+++ Stored data +++

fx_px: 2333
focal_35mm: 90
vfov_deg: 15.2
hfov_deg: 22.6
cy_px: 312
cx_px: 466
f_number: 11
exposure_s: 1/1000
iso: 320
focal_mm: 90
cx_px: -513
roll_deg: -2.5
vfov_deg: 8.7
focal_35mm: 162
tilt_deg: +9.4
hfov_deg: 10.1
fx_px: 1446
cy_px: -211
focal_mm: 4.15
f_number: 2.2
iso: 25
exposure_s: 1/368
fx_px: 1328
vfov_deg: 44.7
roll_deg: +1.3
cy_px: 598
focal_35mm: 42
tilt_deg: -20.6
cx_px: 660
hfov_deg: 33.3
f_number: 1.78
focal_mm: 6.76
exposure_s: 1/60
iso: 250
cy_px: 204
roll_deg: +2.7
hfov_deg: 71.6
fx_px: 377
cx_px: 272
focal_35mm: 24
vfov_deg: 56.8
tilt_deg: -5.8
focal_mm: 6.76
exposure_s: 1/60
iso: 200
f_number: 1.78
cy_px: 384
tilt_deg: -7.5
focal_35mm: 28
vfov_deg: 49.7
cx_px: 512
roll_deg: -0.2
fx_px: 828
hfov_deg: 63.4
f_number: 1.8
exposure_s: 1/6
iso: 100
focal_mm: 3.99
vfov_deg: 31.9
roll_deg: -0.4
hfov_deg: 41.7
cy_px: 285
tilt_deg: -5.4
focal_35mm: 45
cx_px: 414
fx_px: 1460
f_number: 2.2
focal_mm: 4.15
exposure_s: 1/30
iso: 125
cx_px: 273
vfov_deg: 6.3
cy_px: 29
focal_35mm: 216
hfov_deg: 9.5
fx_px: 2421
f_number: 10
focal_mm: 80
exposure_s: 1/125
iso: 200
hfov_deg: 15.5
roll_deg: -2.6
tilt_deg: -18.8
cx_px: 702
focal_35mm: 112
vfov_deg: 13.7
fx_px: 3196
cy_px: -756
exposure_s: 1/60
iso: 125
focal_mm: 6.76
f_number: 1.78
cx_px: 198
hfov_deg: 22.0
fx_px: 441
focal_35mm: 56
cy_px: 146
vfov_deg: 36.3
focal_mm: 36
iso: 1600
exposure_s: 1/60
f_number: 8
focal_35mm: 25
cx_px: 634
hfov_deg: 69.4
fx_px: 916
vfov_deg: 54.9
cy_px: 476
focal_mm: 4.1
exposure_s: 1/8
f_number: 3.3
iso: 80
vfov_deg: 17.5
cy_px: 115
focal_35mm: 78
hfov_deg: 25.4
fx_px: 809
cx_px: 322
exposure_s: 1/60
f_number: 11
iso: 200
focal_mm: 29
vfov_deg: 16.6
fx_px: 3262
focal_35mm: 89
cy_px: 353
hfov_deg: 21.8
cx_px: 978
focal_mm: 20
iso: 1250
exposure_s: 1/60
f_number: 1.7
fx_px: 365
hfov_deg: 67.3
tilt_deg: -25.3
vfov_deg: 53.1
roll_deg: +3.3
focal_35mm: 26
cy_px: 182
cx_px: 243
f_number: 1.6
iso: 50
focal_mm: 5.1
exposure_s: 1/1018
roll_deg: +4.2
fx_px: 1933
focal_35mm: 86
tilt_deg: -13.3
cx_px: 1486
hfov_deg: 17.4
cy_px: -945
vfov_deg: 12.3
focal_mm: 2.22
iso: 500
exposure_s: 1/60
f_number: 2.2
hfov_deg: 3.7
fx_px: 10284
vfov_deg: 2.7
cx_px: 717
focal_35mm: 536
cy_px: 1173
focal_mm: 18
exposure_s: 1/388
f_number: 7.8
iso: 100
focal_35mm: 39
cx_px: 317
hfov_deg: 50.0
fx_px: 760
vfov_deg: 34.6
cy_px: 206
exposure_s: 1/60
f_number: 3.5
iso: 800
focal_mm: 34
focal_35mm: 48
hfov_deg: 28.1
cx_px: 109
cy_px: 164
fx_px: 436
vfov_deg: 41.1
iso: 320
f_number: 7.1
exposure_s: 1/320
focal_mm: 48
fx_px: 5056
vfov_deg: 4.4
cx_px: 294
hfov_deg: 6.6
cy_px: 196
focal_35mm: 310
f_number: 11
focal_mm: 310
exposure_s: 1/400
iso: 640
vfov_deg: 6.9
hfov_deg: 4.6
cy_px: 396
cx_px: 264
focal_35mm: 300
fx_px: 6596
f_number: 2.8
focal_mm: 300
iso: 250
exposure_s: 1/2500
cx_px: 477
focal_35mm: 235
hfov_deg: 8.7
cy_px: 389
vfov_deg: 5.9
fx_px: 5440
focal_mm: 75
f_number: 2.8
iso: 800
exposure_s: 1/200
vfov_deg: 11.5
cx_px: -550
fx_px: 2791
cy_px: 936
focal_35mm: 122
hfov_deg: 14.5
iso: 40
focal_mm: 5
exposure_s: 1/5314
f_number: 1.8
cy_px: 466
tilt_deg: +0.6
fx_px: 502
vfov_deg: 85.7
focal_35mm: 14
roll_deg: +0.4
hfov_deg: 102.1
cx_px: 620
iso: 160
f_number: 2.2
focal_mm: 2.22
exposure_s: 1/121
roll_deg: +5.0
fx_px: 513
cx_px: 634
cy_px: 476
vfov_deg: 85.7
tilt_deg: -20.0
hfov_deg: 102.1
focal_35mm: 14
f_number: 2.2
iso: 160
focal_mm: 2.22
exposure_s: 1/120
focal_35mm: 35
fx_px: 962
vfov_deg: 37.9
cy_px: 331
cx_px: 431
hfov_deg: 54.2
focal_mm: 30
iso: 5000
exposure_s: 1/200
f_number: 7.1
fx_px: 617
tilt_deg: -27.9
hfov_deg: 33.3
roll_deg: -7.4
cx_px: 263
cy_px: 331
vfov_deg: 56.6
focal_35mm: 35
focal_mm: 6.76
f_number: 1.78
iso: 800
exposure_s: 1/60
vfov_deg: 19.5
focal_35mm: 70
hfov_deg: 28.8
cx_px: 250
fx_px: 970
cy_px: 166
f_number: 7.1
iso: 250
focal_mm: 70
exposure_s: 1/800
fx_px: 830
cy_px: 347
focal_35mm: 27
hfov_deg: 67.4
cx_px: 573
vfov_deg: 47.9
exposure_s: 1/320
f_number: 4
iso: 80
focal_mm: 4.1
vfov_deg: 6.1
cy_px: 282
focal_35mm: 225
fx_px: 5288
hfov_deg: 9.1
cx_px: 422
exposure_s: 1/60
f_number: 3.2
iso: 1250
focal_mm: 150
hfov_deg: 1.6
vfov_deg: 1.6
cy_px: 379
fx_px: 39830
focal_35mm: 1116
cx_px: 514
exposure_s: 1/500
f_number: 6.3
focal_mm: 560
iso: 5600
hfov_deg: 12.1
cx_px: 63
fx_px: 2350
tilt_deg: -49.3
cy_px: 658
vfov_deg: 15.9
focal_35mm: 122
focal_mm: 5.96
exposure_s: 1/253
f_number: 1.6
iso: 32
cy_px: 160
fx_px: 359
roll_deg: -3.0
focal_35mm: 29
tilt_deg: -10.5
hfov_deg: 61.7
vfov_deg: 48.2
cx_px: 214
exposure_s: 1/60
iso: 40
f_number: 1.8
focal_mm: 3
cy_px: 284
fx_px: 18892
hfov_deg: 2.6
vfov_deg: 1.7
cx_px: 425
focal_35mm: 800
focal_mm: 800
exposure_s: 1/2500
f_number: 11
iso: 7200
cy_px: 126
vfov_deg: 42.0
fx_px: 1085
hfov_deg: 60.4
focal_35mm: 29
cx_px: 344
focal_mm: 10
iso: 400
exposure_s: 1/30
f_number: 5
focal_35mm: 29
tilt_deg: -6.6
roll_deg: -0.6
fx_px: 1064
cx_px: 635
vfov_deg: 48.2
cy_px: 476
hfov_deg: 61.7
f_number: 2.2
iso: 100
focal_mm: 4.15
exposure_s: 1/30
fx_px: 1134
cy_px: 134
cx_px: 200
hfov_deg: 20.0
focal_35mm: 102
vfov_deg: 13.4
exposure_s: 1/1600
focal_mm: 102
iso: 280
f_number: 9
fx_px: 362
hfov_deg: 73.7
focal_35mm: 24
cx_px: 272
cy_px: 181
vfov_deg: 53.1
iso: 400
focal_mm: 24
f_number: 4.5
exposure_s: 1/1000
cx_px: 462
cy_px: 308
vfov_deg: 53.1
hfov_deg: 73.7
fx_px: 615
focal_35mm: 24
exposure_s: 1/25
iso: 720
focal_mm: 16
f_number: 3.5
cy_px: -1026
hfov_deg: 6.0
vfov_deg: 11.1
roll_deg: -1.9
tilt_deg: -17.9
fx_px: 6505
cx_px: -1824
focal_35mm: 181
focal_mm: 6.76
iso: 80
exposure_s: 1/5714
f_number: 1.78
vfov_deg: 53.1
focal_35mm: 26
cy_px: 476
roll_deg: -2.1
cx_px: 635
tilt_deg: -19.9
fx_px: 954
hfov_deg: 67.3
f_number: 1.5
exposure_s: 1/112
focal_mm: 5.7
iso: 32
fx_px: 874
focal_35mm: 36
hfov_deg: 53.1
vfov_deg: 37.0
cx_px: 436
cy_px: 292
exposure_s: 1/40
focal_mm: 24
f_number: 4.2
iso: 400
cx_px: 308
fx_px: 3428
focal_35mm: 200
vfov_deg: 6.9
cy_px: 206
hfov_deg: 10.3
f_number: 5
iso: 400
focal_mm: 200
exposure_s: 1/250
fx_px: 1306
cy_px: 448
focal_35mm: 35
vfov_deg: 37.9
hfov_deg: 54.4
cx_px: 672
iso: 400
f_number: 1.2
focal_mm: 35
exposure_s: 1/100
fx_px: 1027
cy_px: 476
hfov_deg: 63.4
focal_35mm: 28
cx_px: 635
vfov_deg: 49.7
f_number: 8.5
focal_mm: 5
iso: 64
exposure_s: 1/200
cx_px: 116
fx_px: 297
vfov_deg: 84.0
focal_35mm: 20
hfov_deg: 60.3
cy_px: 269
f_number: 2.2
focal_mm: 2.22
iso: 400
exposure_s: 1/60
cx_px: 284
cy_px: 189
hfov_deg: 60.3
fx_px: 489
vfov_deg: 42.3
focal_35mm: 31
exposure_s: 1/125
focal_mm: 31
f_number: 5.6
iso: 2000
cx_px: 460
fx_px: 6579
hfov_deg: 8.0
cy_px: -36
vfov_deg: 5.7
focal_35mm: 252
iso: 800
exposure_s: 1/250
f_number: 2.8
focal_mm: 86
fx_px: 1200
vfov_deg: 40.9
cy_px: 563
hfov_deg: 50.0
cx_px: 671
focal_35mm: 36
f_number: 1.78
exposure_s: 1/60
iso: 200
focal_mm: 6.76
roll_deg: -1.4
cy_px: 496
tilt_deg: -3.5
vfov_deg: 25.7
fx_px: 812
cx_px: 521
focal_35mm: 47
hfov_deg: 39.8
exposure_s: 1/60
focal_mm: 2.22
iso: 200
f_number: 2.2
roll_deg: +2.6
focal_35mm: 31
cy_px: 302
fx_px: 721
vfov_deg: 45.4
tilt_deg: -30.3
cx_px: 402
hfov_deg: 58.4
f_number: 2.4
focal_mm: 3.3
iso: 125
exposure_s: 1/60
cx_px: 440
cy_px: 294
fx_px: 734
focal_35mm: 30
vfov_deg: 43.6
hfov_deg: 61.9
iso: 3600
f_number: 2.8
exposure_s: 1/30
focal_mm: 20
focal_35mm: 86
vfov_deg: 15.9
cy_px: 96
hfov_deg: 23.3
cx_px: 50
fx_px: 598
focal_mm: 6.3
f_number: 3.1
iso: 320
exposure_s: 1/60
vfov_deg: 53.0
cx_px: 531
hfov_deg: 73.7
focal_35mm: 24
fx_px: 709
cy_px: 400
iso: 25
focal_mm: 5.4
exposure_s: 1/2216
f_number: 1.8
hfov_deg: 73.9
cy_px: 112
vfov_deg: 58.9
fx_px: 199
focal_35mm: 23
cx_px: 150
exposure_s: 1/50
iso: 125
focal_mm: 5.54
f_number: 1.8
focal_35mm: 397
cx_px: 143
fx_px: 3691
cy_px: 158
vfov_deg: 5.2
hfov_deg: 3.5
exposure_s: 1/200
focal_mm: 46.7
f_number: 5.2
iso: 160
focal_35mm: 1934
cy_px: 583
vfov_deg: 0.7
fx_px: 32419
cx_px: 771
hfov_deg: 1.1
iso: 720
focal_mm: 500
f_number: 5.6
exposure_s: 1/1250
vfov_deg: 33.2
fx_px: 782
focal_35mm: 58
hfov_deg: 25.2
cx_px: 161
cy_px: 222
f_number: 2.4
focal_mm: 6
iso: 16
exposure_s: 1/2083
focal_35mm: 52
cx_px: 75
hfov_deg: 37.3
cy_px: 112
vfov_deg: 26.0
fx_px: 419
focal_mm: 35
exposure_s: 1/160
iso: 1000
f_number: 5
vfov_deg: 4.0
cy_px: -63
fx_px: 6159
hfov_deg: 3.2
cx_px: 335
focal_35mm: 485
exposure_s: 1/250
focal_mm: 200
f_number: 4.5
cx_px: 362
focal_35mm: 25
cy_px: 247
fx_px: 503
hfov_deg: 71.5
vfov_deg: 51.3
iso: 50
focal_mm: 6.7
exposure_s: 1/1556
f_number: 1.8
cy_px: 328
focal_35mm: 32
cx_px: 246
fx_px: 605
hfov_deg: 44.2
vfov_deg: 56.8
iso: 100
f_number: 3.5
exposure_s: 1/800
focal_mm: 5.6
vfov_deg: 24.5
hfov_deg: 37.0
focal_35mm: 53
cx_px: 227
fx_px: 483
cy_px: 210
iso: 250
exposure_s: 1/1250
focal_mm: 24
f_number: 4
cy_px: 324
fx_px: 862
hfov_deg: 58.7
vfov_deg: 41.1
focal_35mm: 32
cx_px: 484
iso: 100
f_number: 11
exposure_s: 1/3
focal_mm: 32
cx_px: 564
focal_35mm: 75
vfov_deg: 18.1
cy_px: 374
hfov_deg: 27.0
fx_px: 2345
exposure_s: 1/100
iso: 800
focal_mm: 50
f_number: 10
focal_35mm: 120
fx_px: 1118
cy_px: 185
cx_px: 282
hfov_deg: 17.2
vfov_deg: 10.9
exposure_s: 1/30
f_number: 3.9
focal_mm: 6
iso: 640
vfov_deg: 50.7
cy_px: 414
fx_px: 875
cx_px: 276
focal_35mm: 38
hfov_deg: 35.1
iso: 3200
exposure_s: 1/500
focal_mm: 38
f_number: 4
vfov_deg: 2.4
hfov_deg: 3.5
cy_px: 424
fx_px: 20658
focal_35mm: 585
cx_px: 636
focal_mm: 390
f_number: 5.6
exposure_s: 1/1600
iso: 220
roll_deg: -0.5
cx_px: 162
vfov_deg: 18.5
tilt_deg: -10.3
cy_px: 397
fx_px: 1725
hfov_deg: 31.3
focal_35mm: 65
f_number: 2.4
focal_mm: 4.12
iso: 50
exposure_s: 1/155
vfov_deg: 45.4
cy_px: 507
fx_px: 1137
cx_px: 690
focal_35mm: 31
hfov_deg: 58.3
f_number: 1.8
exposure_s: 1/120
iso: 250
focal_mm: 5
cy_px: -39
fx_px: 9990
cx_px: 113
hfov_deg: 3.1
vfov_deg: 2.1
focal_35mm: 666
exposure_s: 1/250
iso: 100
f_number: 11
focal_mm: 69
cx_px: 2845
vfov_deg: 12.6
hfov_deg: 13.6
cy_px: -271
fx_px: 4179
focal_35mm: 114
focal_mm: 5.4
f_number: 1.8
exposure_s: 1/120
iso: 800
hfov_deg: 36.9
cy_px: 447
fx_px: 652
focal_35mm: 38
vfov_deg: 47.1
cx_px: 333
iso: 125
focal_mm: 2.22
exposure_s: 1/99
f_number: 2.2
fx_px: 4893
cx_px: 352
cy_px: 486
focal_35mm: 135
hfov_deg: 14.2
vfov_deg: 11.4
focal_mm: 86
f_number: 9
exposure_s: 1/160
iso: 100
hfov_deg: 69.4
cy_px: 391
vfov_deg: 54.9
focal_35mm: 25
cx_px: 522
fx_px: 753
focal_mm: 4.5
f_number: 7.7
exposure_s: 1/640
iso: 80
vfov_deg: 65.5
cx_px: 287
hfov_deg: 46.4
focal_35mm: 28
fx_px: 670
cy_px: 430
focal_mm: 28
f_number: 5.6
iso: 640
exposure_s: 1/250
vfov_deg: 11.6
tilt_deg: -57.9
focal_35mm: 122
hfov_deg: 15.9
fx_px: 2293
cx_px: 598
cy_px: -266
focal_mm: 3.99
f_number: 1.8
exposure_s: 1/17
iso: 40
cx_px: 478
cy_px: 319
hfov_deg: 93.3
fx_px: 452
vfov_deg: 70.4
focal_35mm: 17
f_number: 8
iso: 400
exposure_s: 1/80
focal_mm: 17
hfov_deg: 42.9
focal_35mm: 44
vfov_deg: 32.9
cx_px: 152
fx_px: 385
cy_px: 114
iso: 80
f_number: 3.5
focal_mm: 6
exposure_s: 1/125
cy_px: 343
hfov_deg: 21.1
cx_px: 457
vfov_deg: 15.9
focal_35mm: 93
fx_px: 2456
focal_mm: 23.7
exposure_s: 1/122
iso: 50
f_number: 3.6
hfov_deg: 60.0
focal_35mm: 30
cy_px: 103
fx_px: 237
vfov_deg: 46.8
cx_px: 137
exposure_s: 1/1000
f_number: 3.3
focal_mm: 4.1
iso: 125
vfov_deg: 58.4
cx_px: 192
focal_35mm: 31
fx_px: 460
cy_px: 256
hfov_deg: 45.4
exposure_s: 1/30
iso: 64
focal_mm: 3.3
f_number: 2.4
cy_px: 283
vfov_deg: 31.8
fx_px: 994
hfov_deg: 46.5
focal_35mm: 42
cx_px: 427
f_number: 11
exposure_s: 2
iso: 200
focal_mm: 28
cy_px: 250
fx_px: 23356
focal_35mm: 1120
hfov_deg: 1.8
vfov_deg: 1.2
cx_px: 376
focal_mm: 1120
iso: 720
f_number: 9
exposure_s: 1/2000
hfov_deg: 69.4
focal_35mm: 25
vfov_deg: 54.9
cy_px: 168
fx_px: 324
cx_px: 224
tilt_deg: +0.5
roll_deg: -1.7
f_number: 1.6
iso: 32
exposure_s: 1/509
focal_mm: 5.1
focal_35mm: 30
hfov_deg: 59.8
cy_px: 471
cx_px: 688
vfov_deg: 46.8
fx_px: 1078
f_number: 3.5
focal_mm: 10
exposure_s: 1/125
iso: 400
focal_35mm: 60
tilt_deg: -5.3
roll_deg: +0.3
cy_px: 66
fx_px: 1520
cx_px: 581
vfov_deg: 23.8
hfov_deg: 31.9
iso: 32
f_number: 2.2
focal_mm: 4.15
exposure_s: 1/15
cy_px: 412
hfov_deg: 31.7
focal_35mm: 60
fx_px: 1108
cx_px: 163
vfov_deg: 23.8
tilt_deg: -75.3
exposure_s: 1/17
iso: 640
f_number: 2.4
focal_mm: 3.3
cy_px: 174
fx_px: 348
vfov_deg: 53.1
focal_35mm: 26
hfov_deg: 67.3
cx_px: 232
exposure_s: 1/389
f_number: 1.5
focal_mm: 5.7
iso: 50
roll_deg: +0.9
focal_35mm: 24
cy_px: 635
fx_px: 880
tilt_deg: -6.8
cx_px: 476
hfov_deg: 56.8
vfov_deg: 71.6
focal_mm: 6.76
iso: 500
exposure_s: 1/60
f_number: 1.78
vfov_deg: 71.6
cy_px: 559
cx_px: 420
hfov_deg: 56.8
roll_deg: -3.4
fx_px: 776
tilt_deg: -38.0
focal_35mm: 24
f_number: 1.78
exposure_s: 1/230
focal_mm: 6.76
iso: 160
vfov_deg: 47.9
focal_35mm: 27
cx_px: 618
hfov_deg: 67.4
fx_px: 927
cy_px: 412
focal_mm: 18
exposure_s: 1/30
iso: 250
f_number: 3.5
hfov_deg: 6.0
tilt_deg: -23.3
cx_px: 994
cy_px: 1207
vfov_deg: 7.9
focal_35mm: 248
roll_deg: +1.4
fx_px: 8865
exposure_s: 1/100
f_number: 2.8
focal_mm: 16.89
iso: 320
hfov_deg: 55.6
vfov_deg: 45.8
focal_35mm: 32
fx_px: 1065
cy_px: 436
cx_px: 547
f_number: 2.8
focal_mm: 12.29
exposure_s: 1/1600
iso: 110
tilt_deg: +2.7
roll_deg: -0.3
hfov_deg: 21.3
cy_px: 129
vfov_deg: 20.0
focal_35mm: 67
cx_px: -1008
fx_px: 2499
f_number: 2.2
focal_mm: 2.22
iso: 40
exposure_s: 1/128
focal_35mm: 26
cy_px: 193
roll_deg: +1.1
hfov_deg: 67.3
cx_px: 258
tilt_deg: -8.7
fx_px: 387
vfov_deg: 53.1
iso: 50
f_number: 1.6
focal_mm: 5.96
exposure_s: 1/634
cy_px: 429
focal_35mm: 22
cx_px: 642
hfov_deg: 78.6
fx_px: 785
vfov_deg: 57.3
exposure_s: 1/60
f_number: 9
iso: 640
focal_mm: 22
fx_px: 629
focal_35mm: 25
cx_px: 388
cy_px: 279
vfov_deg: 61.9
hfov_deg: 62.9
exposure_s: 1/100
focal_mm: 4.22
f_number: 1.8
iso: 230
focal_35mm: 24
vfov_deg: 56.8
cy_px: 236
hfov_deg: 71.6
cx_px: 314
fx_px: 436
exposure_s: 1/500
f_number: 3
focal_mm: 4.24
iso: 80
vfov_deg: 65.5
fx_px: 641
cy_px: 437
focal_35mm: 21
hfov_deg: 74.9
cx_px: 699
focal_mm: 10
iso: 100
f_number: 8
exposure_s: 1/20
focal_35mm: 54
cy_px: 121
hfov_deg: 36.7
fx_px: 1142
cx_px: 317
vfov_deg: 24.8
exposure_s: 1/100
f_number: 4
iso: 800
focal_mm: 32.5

+++

* _Work to be completed_:
Your answer must consist solely of the lines from the top of the entries above through the line containing "focal_35mm: 45", copied exactly, both ends included.

* _Answer to the problem_:
fx_px: 2333
focal_35mm: 90
vfov_deg: 15.2
hfov_deg: 22.6
cy_px: 312
cx_px: 466
f_number: 11
exposure_s: 1/1000
iso: 320
focal_mm: 90
cx_px: -513
roll_deg: -2.5
vfov_deg: 8.7
focal_35mm: 162
tilt_deg: +9.4
hfov_deg: 10.1
fx_px: 1446
cy_px: -211
focal_mm: 4.15
f_number: 2.2
iso: 25
exposure_s: 1/368
fx_px: 1328
vfov_deg: 44.7
roll_deg: +1.3
cy_px: 598
focal_35mm: 42
tilt_deg: -20.6
cx_px: 660
hfov_deg: 33.3
f_number: 1.78
focal_mm: 6.76
exposure_s: 1/60
iso: 250
cy_px: 204
roll_deg: +2.7
hfov_deg: 71.6
fx_px: 377
cx_px: 272
focal_35mm: 24
vfov_deg: 56.8
tilt_deg: -5.8
focal_mm: 6.76
exposure_s: 1/60
iso: 200
f_number: 1.78
cy_px: 384
tilt_deg: -7.5
focal_35mm: 28
vfov_deg: 49.7
cx_px: 512
roll_deg: -0.2
fx_px: 828
hfov_deg: 63.4
f_number: 1.8
exposure_s: 1/6
iso: 100
focal_mm: 3.99
vfov_deg: 31.9
roll_deg: -0.4
hfov_deg: 41.7
cy_px: 285
tilt_deg: -5.4
focal_35mm: 45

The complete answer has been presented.